Aaron Sorkin’s Inane, Liberal History Lesson
Soon, Aaron Sorkin thinks, we’ll all laugh about this over brunch. Or at least that’s the perspective from which he retells the history of the Chicago Seven in his new film. There are two scenes, midway through, that encapsulate the mission he is committed to: During the trial, Judge Julius Hoffman orders one of the defendants, Black Panther Party chairman Bobby Seale, bound and gagged after he tells Hoffman to “strongly fuck” himself. It’s a disturbing scene, made more unsettling by the fact that unlike many of the events in the film, this event did, in fact, occur during the actual trial. Although Sorkin alters its timeline (he ties Seale’s outburst to the murder of Chicago BBP chairman Fred Hampton, which occurred later), downplays its severity (Seale was actually gagged for multiple days), and erases Seale’s protestations during the incident, the moment is clearly meant to serve as a searing indictment of Hoffman’s racism and general bias regarding the defendants. Shortly after, we see Youth International Party cofounder Abbie Hoffman (no relation to the judge), when questioned by US Attorney Robert Schultz as to whether he has “contempt for his government,” respond by saying, “I think the institutions of our democracy are wonderful things that right now are populated by some terrible people.”
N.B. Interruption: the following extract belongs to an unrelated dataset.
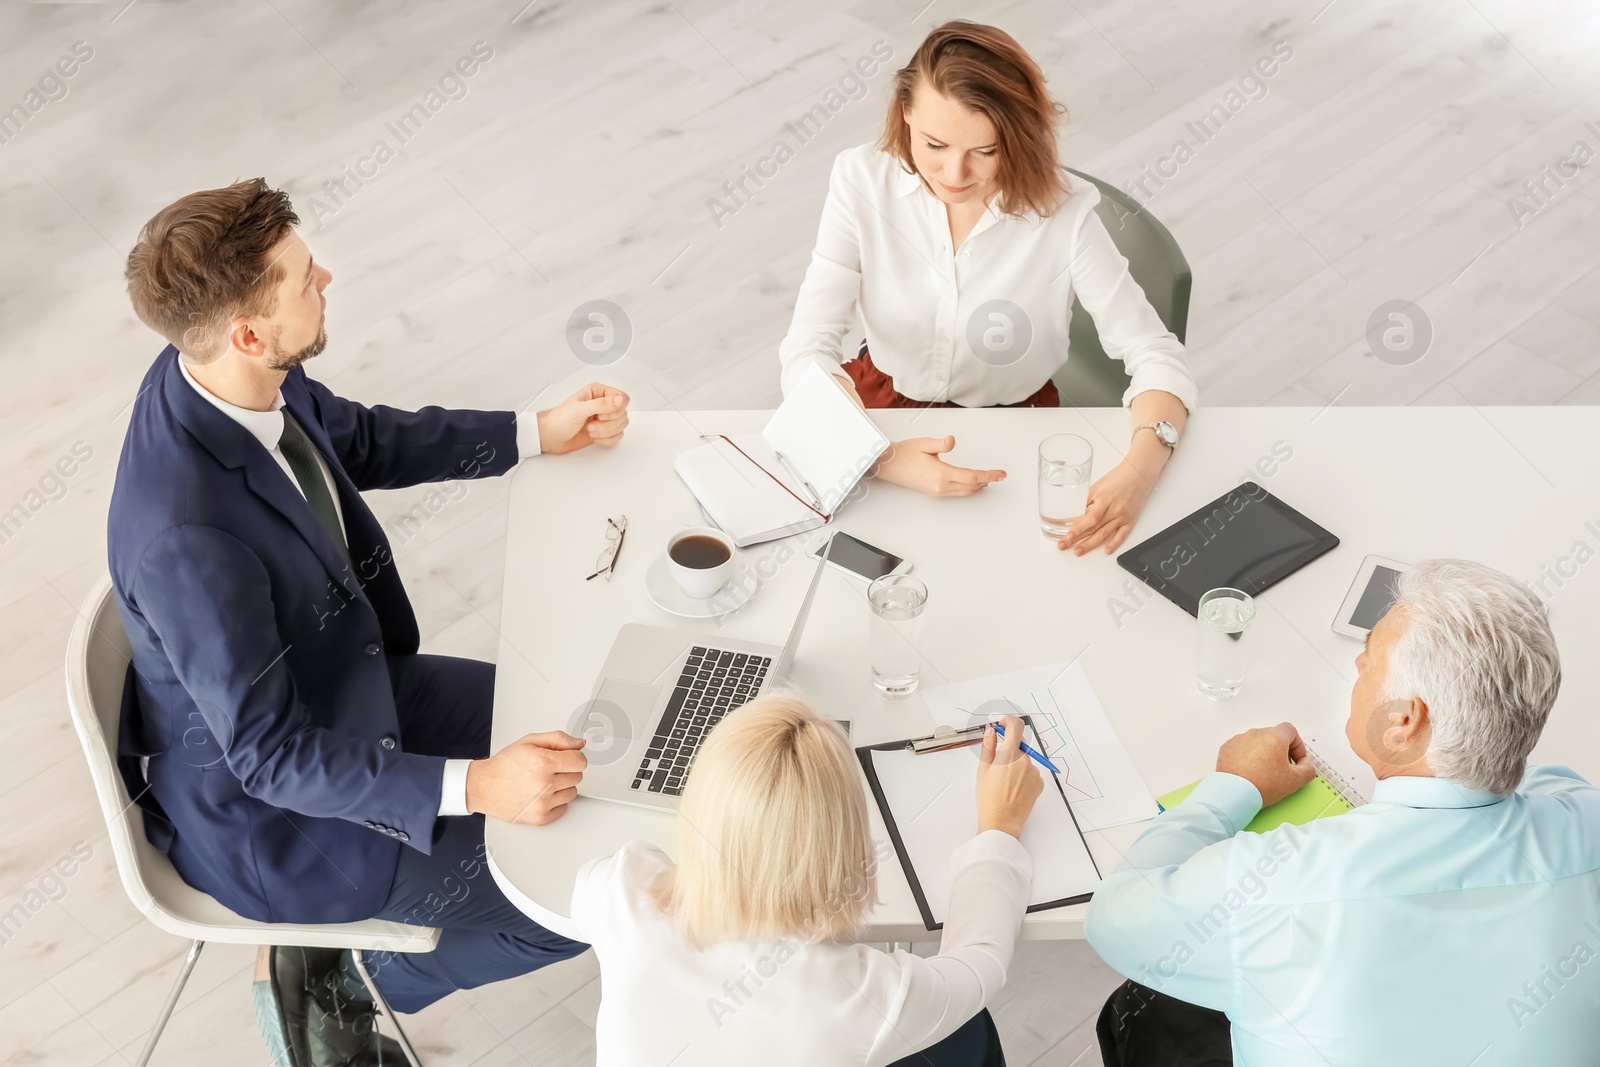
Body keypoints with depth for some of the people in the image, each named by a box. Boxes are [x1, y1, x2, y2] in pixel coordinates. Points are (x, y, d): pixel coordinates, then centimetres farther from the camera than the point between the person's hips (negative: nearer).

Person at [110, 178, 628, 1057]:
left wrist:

It’s important to note that Hoffman never said anything like this during the trial. Given what he did say—things like “I suppose I am not patriotic,” and “[I am] an enemy of the State”—such a portrayal of Hoffman as reverential to American institutions is a calculated choice. Juxtaposed against a scene of brutal court-sanctioned violence against Seale, we might ask, what and for whom does this jingoistic whitewashing of Hoffman’s radical politics serve? Where Sorkin could have accounted for the breadth of the New Left revolutionaries and Black radicals’ oppositional politics, he instead chooses to turn them into earnest proselytizers for American democracy.
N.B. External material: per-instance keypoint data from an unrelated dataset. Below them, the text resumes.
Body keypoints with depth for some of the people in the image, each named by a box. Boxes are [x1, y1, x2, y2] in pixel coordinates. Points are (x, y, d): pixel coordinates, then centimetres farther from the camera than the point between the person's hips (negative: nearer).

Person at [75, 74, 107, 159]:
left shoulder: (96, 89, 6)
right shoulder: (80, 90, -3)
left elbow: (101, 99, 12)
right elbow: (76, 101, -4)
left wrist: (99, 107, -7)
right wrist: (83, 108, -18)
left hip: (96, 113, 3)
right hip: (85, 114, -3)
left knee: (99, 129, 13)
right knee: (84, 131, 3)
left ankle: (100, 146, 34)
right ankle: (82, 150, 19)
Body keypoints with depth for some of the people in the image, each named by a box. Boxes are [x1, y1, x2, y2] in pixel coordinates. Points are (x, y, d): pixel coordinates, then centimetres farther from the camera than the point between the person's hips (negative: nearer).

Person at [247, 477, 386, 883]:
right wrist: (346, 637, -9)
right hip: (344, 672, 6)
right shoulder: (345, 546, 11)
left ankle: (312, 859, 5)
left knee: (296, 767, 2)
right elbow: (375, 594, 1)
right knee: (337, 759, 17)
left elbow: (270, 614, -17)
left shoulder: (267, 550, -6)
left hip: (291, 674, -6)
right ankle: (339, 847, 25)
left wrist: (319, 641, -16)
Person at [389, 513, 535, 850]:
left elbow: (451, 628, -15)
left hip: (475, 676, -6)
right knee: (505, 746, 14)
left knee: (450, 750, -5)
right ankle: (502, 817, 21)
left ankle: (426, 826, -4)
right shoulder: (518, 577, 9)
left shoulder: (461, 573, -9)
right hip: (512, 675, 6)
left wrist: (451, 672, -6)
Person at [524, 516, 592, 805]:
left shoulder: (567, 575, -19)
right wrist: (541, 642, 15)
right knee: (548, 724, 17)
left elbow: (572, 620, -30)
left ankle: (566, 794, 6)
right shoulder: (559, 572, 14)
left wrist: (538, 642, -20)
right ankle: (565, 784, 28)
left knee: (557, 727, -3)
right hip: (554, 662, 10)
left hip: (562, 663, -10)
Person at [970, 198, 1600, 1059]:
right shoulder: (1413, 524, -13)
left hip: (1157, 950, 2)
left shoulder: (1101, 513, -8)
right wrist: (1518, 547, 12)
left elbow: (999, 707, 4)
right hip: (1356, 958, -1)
The Trial of the Chicago 7 depicts the courtroom drama of the federal government’s prosecution of Bobby Seale, Tom Hayden, Rennie Davis, David Dellinger, Abbie Hoffman, Jerry Rubin, John Froines, and Lee Weiner for conspiracy to riot, following the massive protests and confrontations with the police and National Guard at the 1968 Chicago Democratic Convention. With the exception of Froines and Weiner, the Chicago Seven (officially becoming “seven” after Seale’s case was declared a mistrial) were major figures in the New Left: Hayden and Davis with Students for a Democratic Society (SDS) and the National Mobilization Committee to End the War in Vietnam (MOBE); Hoffman and Rubin with the Youth International Party (“Yippies”); Dellinger, a high-profile conscientious objector and anti-war pacifist who founded the Committee for Nonviolent Revolution; and Seale, BPP chairman.
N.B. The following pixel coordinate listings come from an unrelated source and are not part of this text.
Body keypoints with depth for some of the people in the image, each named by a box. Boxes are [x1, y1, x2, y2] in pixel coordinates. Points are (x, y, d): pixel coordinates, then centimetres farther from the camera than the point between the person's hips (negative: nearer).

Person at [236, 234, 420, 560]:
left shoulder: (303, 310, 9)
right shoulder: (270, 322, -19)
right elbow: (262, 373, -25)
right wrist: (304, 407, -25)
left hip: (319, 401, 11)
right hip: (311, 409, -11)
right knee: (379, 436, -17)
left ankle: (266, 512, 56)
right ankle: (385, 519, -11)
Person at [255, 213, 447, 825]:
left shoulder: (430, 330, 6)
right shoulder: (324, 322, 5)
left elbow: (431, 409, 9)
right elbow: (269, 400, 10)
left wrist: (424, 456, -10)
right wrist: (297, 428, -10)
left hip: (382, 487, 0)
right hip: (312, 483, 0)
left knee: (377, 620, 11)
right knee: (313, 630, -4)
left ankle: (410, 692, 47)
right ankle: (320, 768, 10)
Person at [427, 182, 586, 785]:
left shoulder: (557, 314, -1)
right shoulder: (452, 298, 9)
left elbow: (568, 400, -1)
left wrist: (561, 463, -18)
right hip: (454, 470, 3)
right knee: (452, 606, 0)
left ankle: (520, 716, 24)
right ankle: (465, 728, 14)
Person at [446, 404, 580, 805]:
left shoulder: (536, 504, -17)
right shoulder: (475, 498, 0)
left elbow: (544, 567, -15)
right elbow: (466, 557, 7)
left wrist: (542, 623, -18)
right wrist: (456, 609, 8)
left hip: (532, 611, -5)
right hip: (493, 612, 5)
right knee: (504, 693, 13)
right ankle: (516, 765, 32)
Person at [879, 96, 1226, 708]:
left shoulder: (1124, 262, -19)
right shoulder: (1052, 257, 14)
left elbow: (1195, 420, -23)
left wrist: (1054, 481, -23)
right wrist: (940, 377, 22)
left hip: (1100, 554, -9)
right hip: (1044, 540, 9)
As much as the film is driven by the spectacle of the trial itself, its portrayal of these individuals and their movements also serves as a referendum on how we should remember ’60s-era radicalism in the United States. Sorkin seeks to tame these radicals, and the anti-imperialist, anti-racist, anti-capitalist, and revolutionary politics they represented (not, of course, without differences among them) by recasting them as boosters for liberal reform. The result is not only an inaccurate rendering of the group’s political visions but a tone-deaf affirmation of the American state, and specifically law enforcement, as fundamentally virtuous.